Я сообщила родителям, что поступила в институт и хочу там учиться, сама, без всяких знакомств и связей. Папа сразу предложил мне жить на зимней даче у его близкого друга, члена ЦК, но я сказала, что хочу жить в общежитии, как все, и ничем не выделяться. Он впервые обиделся.
А потом — мне трудно сказать, что произошло потом, мне до сих пор это непонятно. Я была слишком замкнута и ничего не знала. Наверно, мне хотелось все попробовать, и я начала. Сначала было больно только и неприятно. Потом я пробовала еще несколько раз — и ничего не было приятного снова. Я не понимала, что люди в этом находят прекрасного и воспевают веками в книгах, стихах, картинах, скульптурах. У меня это вызывало какое-то отвращение, наверно, после первой боли и грубого любовника, — было впечатление, что ему годами не давали… — она осеклась.

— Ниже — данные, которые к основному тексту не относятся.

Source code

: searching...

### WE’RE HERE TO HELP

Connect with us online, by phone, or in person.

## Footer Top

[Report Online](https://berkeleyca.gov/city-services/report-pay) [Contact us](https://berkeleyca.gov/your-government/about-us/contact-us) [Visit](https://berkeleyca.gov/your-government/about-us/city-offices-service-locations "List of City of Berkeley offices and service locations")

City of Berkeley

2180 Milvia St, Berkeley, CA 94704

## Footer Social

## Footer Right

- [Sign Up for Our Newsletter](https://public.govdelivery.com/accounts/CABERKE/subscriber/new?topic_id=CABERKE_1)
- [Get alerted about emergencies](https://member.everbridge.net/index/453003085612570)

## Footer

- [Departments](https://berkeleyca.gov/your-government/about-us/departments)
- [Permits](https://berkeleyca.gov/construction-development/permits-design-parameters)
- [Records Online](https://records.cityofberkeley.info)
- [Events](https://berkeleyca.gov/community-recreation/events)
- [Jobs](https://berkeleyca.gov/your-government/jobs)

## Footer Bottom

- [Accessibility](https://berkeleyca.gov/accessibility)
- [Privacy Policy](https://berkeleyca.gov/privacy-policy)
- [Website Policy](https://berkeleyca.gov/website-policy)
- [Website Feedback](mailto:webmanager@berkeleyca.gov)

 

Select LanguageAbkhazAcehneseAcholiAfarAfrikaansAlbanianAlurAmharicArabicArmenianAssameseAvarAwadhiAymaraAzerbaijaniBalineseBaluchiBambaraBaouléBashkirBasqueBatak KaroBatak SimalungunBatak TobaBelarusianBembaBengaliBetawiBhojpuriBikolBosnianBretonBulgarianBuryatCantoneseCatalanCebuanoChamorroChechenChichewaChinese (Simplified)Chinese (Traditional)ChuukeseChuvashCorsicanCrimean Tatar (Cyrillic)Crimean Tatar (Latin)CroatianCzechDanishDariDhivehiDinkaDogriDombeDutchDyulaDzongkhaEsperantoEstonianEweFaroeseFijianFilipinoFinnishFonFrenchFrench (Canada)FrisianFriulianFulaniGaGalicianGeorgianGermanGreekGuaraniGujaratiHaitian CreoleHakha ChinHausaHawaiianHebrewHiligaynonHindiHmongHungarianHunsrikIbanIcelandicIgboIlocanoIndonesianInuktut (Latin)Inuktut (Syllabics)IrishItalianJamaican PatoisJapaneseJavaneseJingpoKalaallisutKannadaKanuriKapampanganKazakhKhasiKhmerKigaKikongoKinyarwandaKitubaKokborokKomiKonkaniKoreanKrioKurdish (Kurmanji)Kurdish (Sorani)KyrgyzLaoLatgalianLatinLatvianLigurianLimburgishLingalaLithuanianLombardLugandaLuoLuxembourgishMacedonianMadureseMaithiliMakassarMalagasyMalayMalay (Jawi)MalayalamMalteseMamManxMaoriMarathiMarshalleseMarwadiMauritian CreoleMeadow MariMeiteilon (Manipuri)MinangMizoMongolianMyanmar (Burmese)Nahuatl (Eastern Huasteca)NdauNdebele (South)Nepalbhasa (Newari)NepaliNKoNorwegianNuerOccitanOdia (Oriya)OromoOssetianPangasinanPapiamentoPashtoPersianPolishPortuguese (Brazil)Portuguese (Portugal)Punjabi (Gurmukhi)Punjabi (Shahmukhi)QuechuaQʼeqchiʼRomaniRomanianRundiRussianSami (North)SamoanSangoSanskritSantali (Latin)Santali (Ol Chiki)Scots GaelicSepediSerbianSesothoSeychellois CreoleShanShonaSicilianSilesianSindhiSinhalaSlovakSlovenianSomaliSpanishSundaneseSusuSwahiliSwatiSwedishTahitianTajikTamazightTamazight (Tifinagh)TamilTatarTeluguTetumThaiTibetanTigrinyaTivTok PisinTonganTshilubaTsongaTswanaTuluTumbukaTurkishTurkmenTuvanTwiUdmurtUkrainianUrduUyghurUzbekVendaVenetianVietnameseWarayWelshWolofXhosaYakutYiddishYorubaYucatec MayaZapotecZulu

А потом мне захотелось опуститься на самое дно, в грязь, перепробовать все и увидеть, что такое это дно и грязь, противоположное тому, где я росла. И научиться этому. Это была патология, я знаю, — и не понимаю. Я стала делать это со всеми, никому не отказывала, я дала себе слово — никому не отказывать, а чтобы заглушить эту мразь и появляющуюся боль в душе, я пила вино, много, но оно меня никогда не брало, папа с четырнадцати лет приучал меня маленькими дозами пить вино, чтобы я никогда не пьянела, он говорил, что это искусство; и чтобы никто не мог напоить меня. И я прикидывалась, что пьяная, будто не соображаю, когда это делали со мной, как хотели. Мне стыдно сказать, нет, не стыдно, я скажу, до чего я дошла: в общежитии на столе…
Все меня трогали, кто хотел, я никому не жалела. И тогда сказали, что я блядь. Этого было для меня достаточно. Я остановилась и сказала себе, что я с ума сошла, и где та девочка, которую так холили, растили и берегли ее мама и папа, для чего? Что с ней стало, — я, наверно, с ума сошла, и мне надо лечиться. Я ничего не могла себе объяснить.
С тех пор больше ни один из этих героев-не-умелок ко мне ни разу не прикоснулся. Полгода я не глядела на свое тело, мне было противно. Полтора года ко мне никто не прикоснулся ни разу. Неужели через все это нужно пройти, чтобы понять что-то?.. И тогда я подумала, что я очистилась и чиста. И впервые напилась, так как не пила все это время ни капли. Хотя пить остановиться было трудней, вино было прекрасное, мне специально грузинское привозили, и оно давало дымку какого-то отстранения, отчуждения, нездешности этого мира. И тогда появился Джим.